_Goal of the exercise_: Retype the passage of the songwriting interview starting at "GN: When recording" and ending at "set free publicly.", reproducing every word and punctuation mark without change.

_Text excerpt_:
_ _ _

Sometimes my imagination feels very active, and the soil in my mind is very fertile…..Other times, it’s the dry season, and my life gets overly complicated and gets in the way of creativity/productivity. But I consider myself a professional writer, and so, when I have to, I strap on the harness and I try to plough the fields, because that’s my gig. I’ve had both good and bad results from both approaches – in other words, sometimes inspiration is not all that it’s cracked up to be, and sometimes plain old donkey work can be extremely rewarding. I think you have to be open to all approaches if you want to build a career with any longevity.

GN: When recording an album, do you use songs that were specifically written for the album or do you use songs that have been written at other times, perhaps years earlier?

RE: I’ve done both. I do a lot of rewriting. And my writing process is a long, drawn out one, usually. I do not come up with songs in 10 minutes (although it has happened, on a very rare occasion or two…). Usually, now, I write towards a specific project, and record it, and release it. Sometimes, a good song doesn’t ‘fit’ with the remainder of the current set of songs, and it hangs around waiting for an appropriate situation. Sometimes a song is just weaker than others, and in my humble estimation, doesn’t really deserve to be set free publicly.

_ _ _

_Dataset entries_:
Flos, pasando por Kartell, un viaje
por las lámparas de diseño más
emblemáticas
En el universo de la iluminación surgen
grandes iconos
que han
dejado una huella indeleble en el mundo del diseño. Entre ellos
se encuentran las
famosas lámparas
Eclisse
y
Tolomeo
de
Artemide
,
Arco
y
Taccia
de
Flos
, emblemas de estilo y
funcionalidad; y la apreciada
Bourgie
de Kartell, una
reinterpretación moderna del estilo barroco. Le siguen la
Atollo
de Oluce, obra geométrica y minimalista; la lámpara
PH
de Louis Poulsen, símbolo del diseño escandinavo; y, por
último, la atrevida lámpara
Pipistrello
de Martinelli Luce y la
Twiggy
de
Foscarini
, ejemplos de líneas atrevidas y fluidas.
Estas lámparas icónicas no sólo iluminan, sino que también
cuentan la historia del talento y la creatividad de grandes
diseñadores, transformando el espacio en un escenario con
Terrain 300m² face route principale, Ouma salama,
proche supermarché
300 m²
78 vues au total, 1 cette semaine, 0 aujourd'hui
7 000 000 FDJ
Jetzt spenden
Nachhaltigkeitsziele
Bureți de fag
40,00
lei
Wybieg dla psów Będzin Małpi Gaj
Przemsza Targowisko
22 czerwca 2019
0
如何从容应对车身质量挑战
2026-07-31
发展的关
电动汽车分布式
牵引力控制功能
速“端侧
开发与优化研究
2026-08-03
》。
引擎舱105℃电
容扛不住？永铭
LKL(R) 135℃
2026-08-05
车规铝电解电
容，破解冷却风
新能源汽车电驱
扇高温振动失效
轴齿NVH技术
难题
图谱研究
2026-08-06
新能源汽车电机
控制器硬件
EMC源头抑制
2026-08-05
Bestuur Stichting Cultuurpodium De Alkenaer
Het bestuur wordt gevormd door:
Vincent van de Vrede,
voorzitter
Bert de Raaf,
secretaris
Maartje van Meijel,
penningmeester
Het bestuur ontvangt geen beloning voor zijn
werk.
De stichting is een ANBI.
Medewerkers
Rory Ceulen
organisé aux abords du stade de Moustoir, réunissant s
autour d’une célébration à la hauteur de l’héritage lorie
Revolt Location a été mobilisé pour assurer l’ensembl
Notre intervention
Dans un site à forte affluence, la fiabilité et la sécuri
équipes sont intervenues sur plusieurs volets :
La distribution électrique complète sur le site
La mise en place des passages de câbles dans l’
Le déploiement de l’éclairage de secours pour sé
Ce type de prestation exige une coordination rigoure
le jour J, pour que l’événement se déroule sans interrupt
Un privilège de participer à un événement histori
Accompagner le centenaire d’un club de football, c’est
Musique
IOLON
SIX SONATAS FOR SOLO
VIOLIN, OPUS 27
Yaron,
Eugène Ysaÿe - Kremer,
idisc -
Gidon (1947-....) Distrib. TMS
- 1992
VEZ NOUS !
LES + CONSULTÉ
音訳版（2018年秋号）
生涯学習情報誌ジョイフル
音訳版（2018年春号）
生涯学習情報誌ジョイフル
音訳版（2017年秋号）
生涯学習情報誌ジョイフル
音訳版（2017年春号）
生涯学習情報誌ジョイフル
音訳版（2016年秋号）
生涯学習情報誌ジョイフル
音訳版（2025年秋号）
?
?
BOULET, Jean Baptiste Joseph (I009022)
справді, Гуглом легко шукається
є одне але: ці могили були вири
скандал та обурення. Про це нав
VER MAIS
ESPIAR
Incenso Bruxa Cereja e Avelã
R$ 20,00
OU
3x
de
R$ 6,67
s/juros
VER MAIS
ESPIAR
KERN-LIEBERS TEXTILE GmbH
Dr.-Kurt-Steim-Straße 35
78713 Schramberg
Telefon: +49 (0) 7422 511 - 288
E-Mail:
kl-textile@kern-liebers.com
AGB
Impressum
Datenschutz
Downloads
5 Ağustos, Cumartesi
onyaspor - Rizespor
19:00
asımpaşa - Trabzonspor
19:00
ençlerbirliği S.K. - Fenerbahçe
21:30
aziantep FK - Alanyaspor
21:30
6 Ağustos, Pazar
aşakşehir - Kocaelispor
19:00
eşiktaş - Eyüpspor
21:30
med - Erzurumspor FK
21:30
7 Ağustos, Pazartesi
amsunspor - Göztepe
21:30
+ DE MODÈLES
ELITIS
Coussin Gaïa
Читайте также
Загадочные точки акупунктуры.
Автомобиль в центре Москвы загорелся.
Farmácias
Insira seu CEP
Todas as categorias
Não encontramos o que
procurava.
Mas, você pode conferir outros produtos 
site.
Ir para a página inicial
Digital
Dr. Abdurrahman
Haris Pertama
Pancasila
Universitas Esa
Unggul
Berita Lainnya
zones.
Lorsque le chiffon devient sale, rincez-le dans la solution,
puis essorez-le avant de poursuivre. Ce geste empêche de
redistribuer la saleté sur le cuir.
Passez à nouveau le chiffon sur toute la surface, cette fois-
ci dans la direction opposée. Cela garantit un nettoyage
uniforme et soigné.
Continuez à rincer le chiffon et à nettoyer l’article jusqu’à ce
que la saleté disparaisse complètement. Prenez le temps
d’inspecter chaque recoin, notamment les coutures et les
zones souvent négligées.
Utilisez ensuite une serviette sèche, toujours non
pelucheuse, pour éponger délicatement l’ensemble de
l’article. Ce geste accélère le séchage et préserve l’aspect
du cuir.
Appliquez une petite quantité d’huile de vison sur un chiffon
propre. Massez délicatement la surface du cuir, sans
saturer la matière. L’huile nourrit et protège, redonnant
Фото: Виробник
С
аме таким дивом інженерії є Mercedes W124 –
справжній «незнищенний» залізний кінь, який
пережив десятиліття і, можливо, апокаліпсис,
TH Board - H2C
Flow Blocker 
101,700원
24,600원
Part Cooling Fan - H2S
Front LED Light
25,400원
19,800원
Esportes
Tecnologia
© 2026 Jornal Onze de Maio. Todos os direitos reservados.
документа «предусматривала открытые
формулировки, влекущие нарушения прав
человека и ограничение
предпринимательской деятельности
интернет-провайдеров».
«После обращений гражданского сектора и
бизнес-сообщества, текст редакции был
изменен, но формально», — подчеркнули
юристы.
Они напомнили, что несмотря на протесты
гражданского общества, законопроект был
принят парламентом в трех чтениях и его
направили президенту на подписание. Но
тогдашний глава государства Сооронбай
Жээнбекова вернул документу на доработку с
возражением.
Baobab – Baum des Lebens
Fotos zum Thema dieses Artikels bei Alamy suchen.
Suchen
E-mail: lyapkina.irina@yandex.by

_ _ _

_Response to this task_:
GN: When recording an album, do you use songs that were specifically written for the album or do you use songs that have been written at other times, perhaps years earlier?

RE: I’ve done both. I do a lot of rewriting. And my writing process is a long, drawn out one, usually. I do not come up with songs in 10 minutes (although it has happened, on a very rare occasion or two…). Usually, now, I write towards a specific project, and record it, and release it. Sometimes, a good song doesn’t ‘fit’ with the remainder of the current set of songs, and it hangs around waiting for an appropriate situation. Sometimes a song is just weaker than others, and in my humble estimation, doesn’t really deserve to be set free publicly.